The Jetson Nano includes the Nvidia Jetpack SDK, which includes some plugins for GStreamer (DeepStream).  GStreamer allows you to stream your camera data through a number of plugins and ultimately into a file on disk or elsewhere.  The plugins allow you to process the data in a number of ways.  One of the ways can be to send the data through an inference model, or multiple models of your choosing (ie Face Detection, Face Recognition, Package Delivery Detection, etc.).  It is fairly straightforward to grab pre-trained models from the web and convert them to the Nvidia Tensor RT.  The Tensor RT models can be executed by the GStreamer plugin.  It’s also straightforward enough to train and use your own models as well.  The performance on the Jetson Nano is very capable, although the DRAM is somewhat limited at 2GB.  The new model has 4GB.

At the time of this writing (May 2022),  the cost of the Raspberry Pi HQ Camera, the Arducam lens kit, and the Jetson Nano is around: $59 + $125 + $50 = $235 + tax.  Or around $134 + tax if you only need 1 lens instead of 5.  All the software is free or included.  It is slightly more expensive than the ring doorbell at around $99, but I think it is well worth it just for the sake of privacy alone.  Is your privacy worth $35?

This project is a work in progress.  I may release all my source code (mostly Python) in the future, but for now this is a decent blueprint for what can be built with probably only a modicum of expertise.
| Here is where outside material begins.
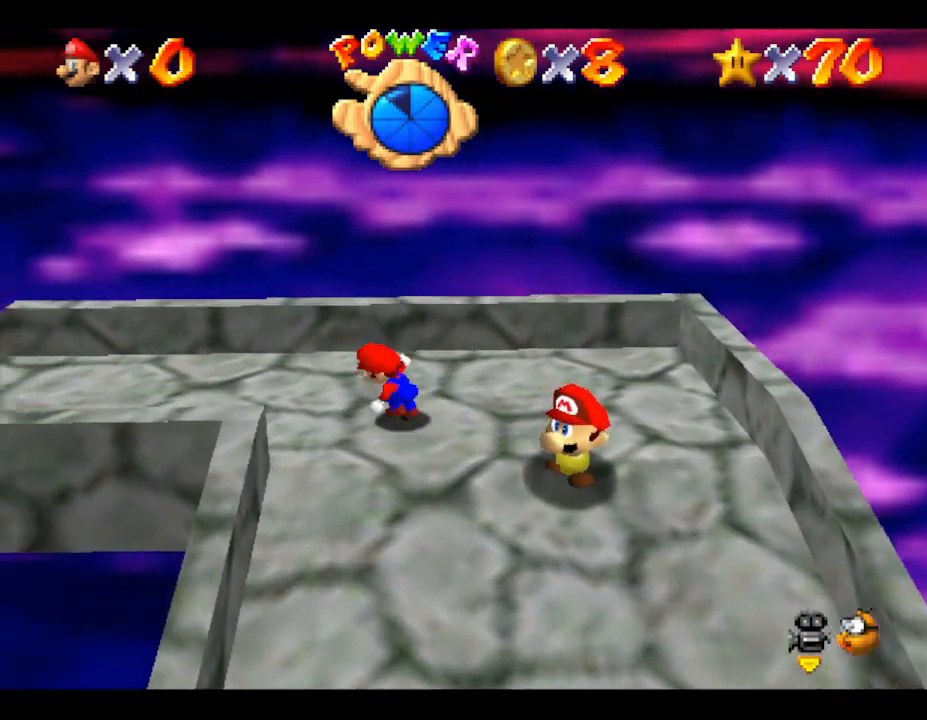
{"buttons": [], "left_stick": "left", "events": []}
Some interesting articles for future direction:

https://www.influxdata.com/blog/nvidia-jetson-series-part-1-jetson-stats/
https://www.influxdata.com/blog/nvidia-jetson-series-part-2-vision-ai-pipeline/
https://medium.com/pytorch/accelerating-pytorch-inference-with-torch-tensorrt-on-gpus-896e06ff1637

 

Update (2022-11-29):  “Anker’s Eufy Cameras Caught Uploading Content to the Cloud Without User Consent” — Their marketing slogan:  “No Clouds or Costs: This means that no one has access to your data but you, plus you never have to pay a monthly fee for cloud services.”  Just another reason for a DIY, open source, secure video doorbell system.